CAROL STREAM – Will Amarantos, owner of Will’s Hot Dog Palace in Carol Stream, has no problem serving up a side of encouragement, at no extra charge, for anyone who requests it.
Amarantos, 24, who has worked in the hot dog business since age 13, doesn’t take anything for granted and always willing to share his story.
“I’m an open book,” he said. “I dibble-dabbled in most everything, including alcohol and drugs.”
His past life included addiction and began when he started drinking at age 11.
But he doesn’t blame his struggles on his family.
Amarantos said he had an extremely happy childhood. His problems began when he got involved with the wrong people.
However, he has been sober for the past 2 1/2 years, taking his recovery one day at a time and building a successful business. He opened the store last December as a gift to himself after two years of sobriety.
“We are very proud of all his accomplishments,” said Penny Amarantos, Will’s mother. “There aren’t many 24-year-olds who can cross over the hurdle he has and open a store. He’s been through a lot and it is remarkable.”
Now Penny and Will’s father, Greg, often can be found helping at the store.
Will said his is a unique atmosphere for a hot dog stand, featuring friendly service and offering the best and freshest products. In addition to hot dogs, the menu also features hamburgers, beef, hand-cut fries and more.
“I prepare in small quantities several times a day,” he said.
Although Will previously attended college, he admits to being “just plain miserable.” He especially was concerned that his efforts were futile because he thought his arrest record would prevent him from landing a job in his preferred fields of teaching, counseling and recreation.
But he never gave up on the idea of working in the food industry. He contacted Vienna Beef and opened his own hot dog business, regardless of warnings from his late grandfather, Tom Amarantos, who opened a Chicago hot dog stand in the 1970s. Tom didn’t want his grandson to work in an industry where success required long hours and sacrifices.
“In my family, you are either a doctor or own a restaurant,” Will said. “It’s in my blood to be in this business.”
And now, photos of his late grandfathers are displayed at his store at 383 N. Gary Ave.
“I like to think they are looking over me and incredibly proud,” he said.
In addition to acknowledging his tight-knit Greek Orthodox family for his success and for giving him the strength to keep on the right path, he recognizes his faith, despite being a nonbeliever in his younger years.
Will especially made a point of crediting God for the surprise outcome of a court appearance for trouble he got into before his recovery.
Not knowing where he would get the strength to handle the situation, Will consulted his spiritual adviser.
His friend’s advice? “Let God walk through first into the courtroom.”

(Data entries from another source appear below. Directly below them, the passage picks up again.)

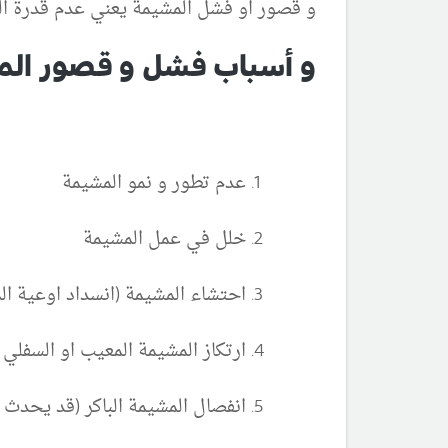
و قصور او فشل المشيمة يعني عدم قدرة الم
و أسباب فشل و قصور الم
عدم تطور و نمو المشيمة
خلل في عمل المشيمة
احتشاء المشيمة (انسداد اوعية ال
ارتكاز المشيمة المعيب او السفلي
انفصال المشيمة الباكر (قد يحدث 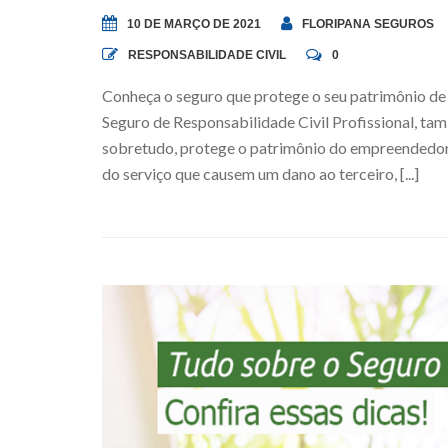
10 DE MARÇO DE 2021
FLORIPANA SEGUROS
RESPONSABILIDADE CIVIL
0
Conheça o seguro que protege o seu patrimônio de 
Seguro de Responsabilidade Civil Profissional, ta
sobretudo, protege o patrimônio do empreendedor (
do serviço que causem um dano ao terceiro, [...]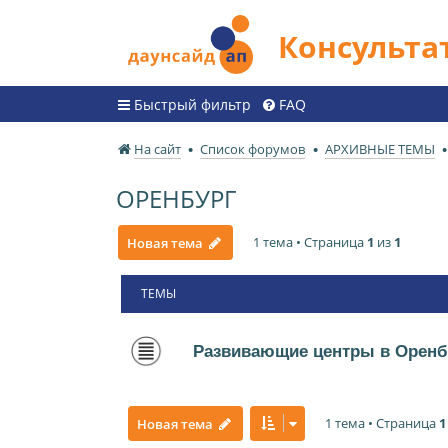
Консульт
Быстрый фильтр
FAQ
На сайт
Список форумов
АРХИВНЫЕ ТЕМЫ
ОРЕНБУРГ
1 тема • Страница
1
из
1
Новая тема
ТЕМЫ
Развивающие центры в Оренб
1 тема • Страница
1
Новая тема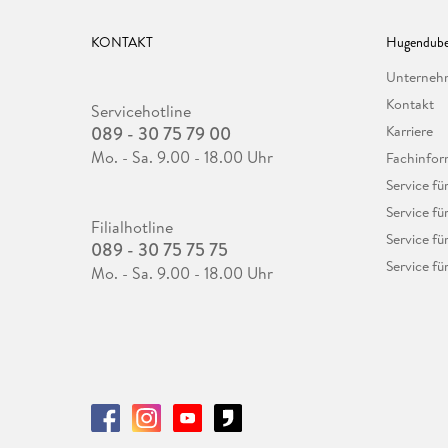
KONTAKT
Hugendube
Unterne
Kontakt
Servicehotline
089 - 30 75 79 00
Karriere
Mo. - Sa. 9.00 - 18.00 Uhr
Fachinfor
Service f
Service fü
Filialhotline
Service fü
089 - 30 75 75 75
Service fü
Mo. - Sa. 9.00 - 18.00 Uhr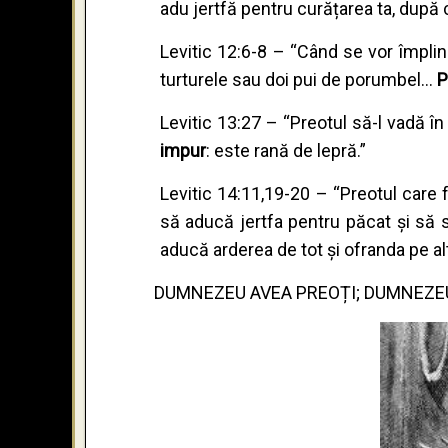
adu jertfă pentru curățarea ta, după 
Levitic 12:6-8 – “Când se vor împlini
turturele sau doi pui de porumbel...
P
Levitic 13:27 – “Preotul să-l vadă în
impur
: este rană de lepră.”
Levitic 14:11,19-20 – “Preotul care 
să aducă jertfa pentru păcat și să s
aducă arderea de tot și ofranda pe al
DUMNEZEU AVEA PREOȚI; DUMNEZEU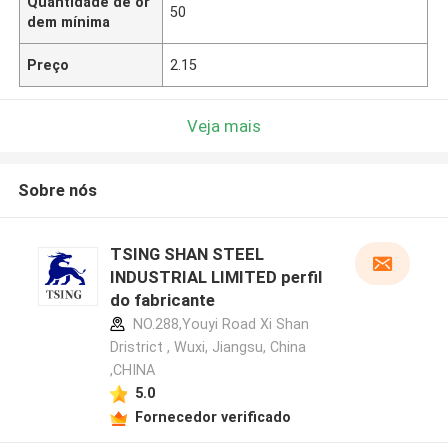
Quantidade de or
50
dem mínima
Preço
2.15
Veja mais
Sobre nós
TSING SHAN STEEL
INDUSTRIAL LIMITED perfil
do fabricante
NO.288,Youyi Road Xi Shan
Dristrict , Wuxi, Jiangsu, China
,CHINA
5.0
Fornecedor verificado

When his court date arrived, Will opened the courtroom doors and said outloud “You can walk in first.”
And to Will’s amazement, the judge told him all the evidence was lost and all charges were dropped. All he had to do was serve probation.
Will closes his store at 7 p.m. each day so he can attend spiritually based recovery group meetings. The store also is closed Sundays for worship and family time.
Grateful for his second chance, Will only hires sober convicted felons.
“I was given this gift to be sober and a second chance, so who am I not to give this to others?” he said. “I am very grateful.”